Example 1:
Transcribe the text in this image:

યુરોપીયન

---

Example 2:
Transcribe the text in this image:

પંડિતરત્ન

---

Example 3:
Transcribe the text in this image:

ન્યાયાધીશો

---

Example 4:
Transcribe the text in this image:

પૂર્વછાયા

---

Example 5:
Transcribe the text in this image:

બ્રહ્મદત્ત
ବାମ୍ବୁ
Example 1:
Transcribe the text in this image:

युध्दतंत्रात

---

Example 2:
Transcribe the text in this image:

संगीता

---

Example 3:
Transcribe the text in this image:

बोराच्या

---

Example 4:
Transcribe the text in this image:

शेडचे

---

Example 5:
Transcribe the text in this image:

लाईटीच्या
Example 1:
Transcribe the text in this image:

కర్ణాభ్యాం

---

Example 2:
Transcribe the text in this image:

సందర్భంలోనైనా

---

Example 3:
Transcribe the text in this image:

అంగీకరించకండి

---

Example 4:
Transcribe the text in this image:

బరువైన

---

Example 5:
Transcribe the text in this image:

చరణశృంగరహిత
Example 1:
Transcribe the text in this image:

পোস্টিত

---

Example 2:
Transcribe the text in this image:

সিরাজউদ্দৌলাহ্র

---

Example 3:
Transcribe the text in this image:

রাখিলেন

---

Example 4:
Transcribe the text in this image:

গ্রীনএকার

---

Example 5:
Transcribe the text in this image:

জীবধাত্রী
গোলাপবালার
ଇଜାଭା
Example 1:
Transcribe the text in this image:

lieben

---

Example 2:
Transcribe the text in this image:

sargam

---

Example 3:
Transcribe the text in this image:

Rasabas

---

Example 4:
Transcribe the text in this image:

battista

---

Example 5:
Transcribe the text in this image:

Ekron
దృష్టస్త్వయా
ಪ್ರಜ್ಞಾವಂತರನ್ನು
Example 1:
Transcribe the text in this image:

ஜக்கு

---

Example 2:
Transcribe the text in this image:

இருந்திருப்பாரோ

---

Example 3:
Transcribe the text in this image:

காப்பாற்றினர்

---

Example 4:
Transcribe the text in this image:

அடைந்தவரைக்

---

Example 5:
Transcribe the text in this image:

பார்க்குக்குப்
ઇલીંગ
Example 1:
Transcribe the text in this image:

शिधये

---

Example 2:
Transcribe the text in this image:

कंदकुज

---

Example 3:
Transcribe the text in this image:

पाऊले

# PROBLEM REQUIREMENTS
Please retype the data, matching it exactly.

# REPLY
Example 1:
Transcribe the text in this image:

યુરોપીયન

---

Example 2:
Transcribe the text in this image:

પંડિતરત્ન

---

Example 3:
Transcribe the text in this image:

ન્યાયાધીશો

---

Example 4:
Transcribe the text in this image:

પૂર્વછાયા

---

Example 5:
Transcribe the text in this image:

બ્રહ્મદત્ત
ବାମ୍ବୁ
Example 1:
Transcribe the text in this image:

युध्दतंत्रात

---

Example 2:
Transcribe the text in this image:

संगीता

---

Example 3:
Transcribe the text in this image:

बोराच्या

---

Example 4:
Transcribe the text in this image:

शेडचे

---

Example 5:
Transcribe the text in this image:

लाईटीच्या
Example 1:
Transcribe the text in this image:

కర్ణాభ్యాం

---

Example 2:
Transcribe the text in this image:

సందర్భంలోనైనా

---

Example 3:
Transcribe the text in this image:

అంగీకరించకండి

---

Example 4:
Transcribe the text in this image:

బరువైన

---

Example 5:
Transcribe the text in this image:

చరణశృంగరహిత
Example 1:
Transcribe the text in this image:

পোস্টিত

---

Example 2:
Transcribe the text in this image:

সিরাজউদ্দৌলাহ্র

---

Example 3:
Transcribe the text in this image:

রাখিলেন

---

Example 4:
Transcribe the text in this image:

গ্রীনএকার

---

Example 5:
Transcribe the text in this image:

জীবধাত্রী
গোলাপবালার
ଇଜାଭା
Example 1:
Transcribe the text in this image:

lieben

---

Example 2:
Transcribe the text in this image:

sargam

---

Example 3:
Transcribe the text in this image:

Rasabas

---

Example 4:
Transcribe the text in this image:

battista

---

Example 5:
Transcribe the text in this image:

Ekron
దృష్టస్త్వయా
ಪ್ರಜ್ಞಾವಂತರನ್ನು
Example 1:
Transcribe the text in this image:

ஜக்கு

---

Example 2:
Transcribe the text in this image:

இருந்திருப்பாரோ

---

Example 3:
Transcribe the text in this image:

காப்பாற்றினர்

---

Example 4:
Transcribe the text in this image:

அடைந்தவரைக்

---

Example 5:
Transcribe the text in this image:

பார்க்குக்குப்
ઇલીંગ
Example 1:
Transcribe the text in this image:

शिधये

---

Example 2:
Transcribe the text in this image:

कंदकुज

---

Example 3:
Transcribe the text in this image:

पाऊले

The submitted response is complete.